The schedule of funding progress in the Required Supplementary Information (RSI) section immediately following the notes to the financial statements presents multi-year trend information about whether the actuarial value of plan assets is increasing or decreasing over time relative to the actuarial accrued liability for benefits. Since there are no plan assets for the System’s employee group insurance plan, the actuarial accrued liability for the Plan continues to increase.

Schedules of Funding Progress

Below is the schedule of funding progress for the System’s plan:

Schedule of Funding Progress
(Amounts entered in dollars and cents)

Actuarial Valuation Date Actuarial Value of Assets
Actuarial Accrued Liability (AAL)
Unfunded AAL
(b) – (a)
Funded Ratio
Covered Payroll
UAAL as a Percentage of Covered Payroll
12/31/CY $0 $5,014,217.27 $5,014,217.27 0.0% $4,312,904.23 116.3%
12/31/PY 0 4,975,698.62 4,975,698.62 0.0% 4,169,853.55 119.3%
12/31/PPY 0 4,587,963.95 4,587,963.95 0.0% 4,004,758.42 114.6%

Actuarial Methods and Assumptions

Actuarial valuations of an ongoing plan involve estimates of the value of reported amounts and assumptions about the probability of events far into the future. The actuarially determined amounts are subject to continual revision as actual results are compared with past expectations and new estimates are made about the future.

Projections of benefits for financial reporting purposes are based on the types of benefits provided under the substantive plan (the plan as understood by the employer and plan members) at the time of each valuation and the historical pattern of sharing of benefit costs between the employer and plan members to that point.

Actuarial calculations reflect a long-term perspective. Consistent with that perspective, the methods and assumptions used in the actuarial valuation include techniques that are designed to reduce short-term volatility in actuarial accrued liabilities and the actuarial value of assets.

The table below presents the actuarial methods and significant assumptions used in the System’s plan valuation.

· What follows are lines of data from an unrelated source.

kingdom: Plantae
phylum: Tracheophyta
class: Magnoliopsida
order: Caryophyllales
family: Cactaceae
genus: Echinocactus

Summary of Actuarial Methods and Assumptions
Actuarial Valuation Date 12/31/CY
Actuarial Cost Method Entry Age Normal
Amortization Method Level Percent, Open
Remaining Amortization Period 30 years
Asset Valuation Method Market
Actuarial Assumptions:
Projected Salary Increases 3.5%
Investment Rate of Return 7%
Includes Inflation at 4%
Heath Care Cost Trend Rates 8% Initial, 6% Ultimate
Mortality Tables RP 2000 applied on a gender-specific basis

Medicare Part D

In fiscal 20CY the System received payments from the federal government pursuant to the retiree drug subsidy provisions of Medicare Part D. These payments were recognized as revenue in accordance with GASB Technical Bulletin 2006-1 for the prescription drug benefit costs the System incurred. In fiscal 20CY the System received $6.2 million of Medicare Part D payments from the federal government.